══ Study text
The face of autism spectrum disorder (ASD) is often one of a child’s. But, as a slew of government statistics, advocacy groups and high-profile newspaper articles have reminded us as of late, kids with ASD eventually become adults. In fact, 45,000 to 50,000 kids with ASD reach adulthood every year—and age out of the system of care that helped them through childhood, most likely provided by their school system.
“What are our next options?” Many parents and caregivers may ask themselves when their child comes of age. The responsibility often then shifts entirely to parents to find education or employment and living arrangements. While most typically-developing teenagers go on to college or work with relative ease, such a transition to adulthood for young adults with ASD and their families can be met with difficulties. Those issues include adjusting to daily life as an adult, education, psychiatric issues associated with ASD, finding strengths, managing finances, work and social skills.
Here at Penn, a new and developing program aims to begin to address that void in care. Led by Edward S. (“Ted”) Brodkin, MD, associate professor of Psychiatry, the Penn Behavioral Health’s Adult Autism Spectrum Program’s main goal is to help adolescents and adults with ASD and their families to optimize their well-being, daily function and the growth of their talents, skills and relationships.
“Most of today’s resources are focused on children, but there’s a large wave of people with ASD who are growing up to be adults who are going to need help—and there are very few services available to them now,” says Dr. Brodkin.
════
= Exercises to complete =
1. According to the autism article, how many kids with ASD reach adulthood every year?
2. Print the autism article's wording between "Here at Penn, a" and "says Dr. Brodkin.", inclusive.
══ Extracted information
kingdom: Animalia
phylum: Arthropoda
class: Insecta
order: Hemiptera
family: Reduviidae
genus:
════
= Responses to the tasks =
1. 45,000 to 50,000

2.
Here at Penn, a new and developing program aims to begin to address that void in care. Led by Edward S. (“Ted”) Brodkin, MD, associate professor of Psychiatry, the Penn Behavioral Health’s Adult Autism Spectrum Program’s main goal is to help adolescents and adults with ASD and their families to optimize their well-being, daily function and the growth of their talents, skills and relationships.
“Most of today’s resources are focused on children, but there’s a large wave of people with ASD who are growing up to be adults who are going to need help—and there are very few services available to them now,” says Dr. Brodkin.